The dominant managerial ethos in the university sector is perceived by some as being distinctly "masculine" in several respects. It is marked by a top-down, hierarchical management structure that erodes collegiality, fosters insecurity, resists dialogue and is singularly lacking in empathy.

Second, and crucially, in the "new academic order" it is women who are seen as most threatened by the changing nature of university life. As the making of a successful academic career increasingly entails long hours, travel, extensive publication, networking and an at-times aggressive self-promotion, the resulting time bind means that family work needs to be minimised.

It is also argued that it is predominantly women who are called on to negotiate the "double shift" of balancing academic commitments and "private lives". Men are seen as being accommodated by the new cultures of the business-like universities in ways that women are not.

It is true that some women do balance work and family commitments and rise to the top. The authors of Gendered Universities suggest, however, that many women, and men too, find the burdens of academic work and family life increasingly unsustainable.

Although all universities make public declarations about equal opportunities, an emerging body of scholarship suggests that discriminatory practices can be more subtle and invidious than they might first appear.
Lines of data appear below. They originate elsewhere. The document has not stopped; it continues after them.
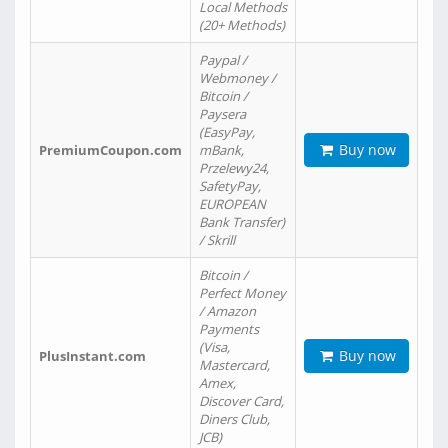
Local Methods
(20+ Methods)
Paypal /
Webmoney /
Bitcoin /
Paysera
(EasyPay,
Buy now
PremiumCoupon.com
mBank,
Przelewy24,
SafetyPay,
EUROPEAN
Bank Transfer)
/ Skrill
Bitcoin /
Perfect Money
/ Amazon
Payments
(Visa,
Buy now
PlusInstant.com
Mastercard,
Amex,
Discover Card,
Diners Club,
JCB)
If the university of the not-too-distant past was dominated by the cultures of paternalistic masculinities, that of the 21st century appears marked more by new entrepreneurial masculinities. The present emotional economy of university life is one that has resulted in more concern across the academic community about work/life imbalance, long hours, health, unsympathetic management and the sacrifice of family in pursuit of career - each of which continues to be gendered.

There is a strong argument to be made for the need for and inevitability of reform of practices and structures across many UK universities. It would, however, be most unfortunate if at the very moment when both the private sector and the government are seeking to take work/life issues seriously, and when a growing number of young women and men declare their expectation that they will, in their future employment, seek a balance between their home and working lives, universities were to be insensitive to the issues of gender equity arising from this change.

Richard Collier is professor of law at the University of Newcastle upon Tyne.

Gendered Universities in Globalised Economies , by Jan Currie et al , will be published by Lexington Books.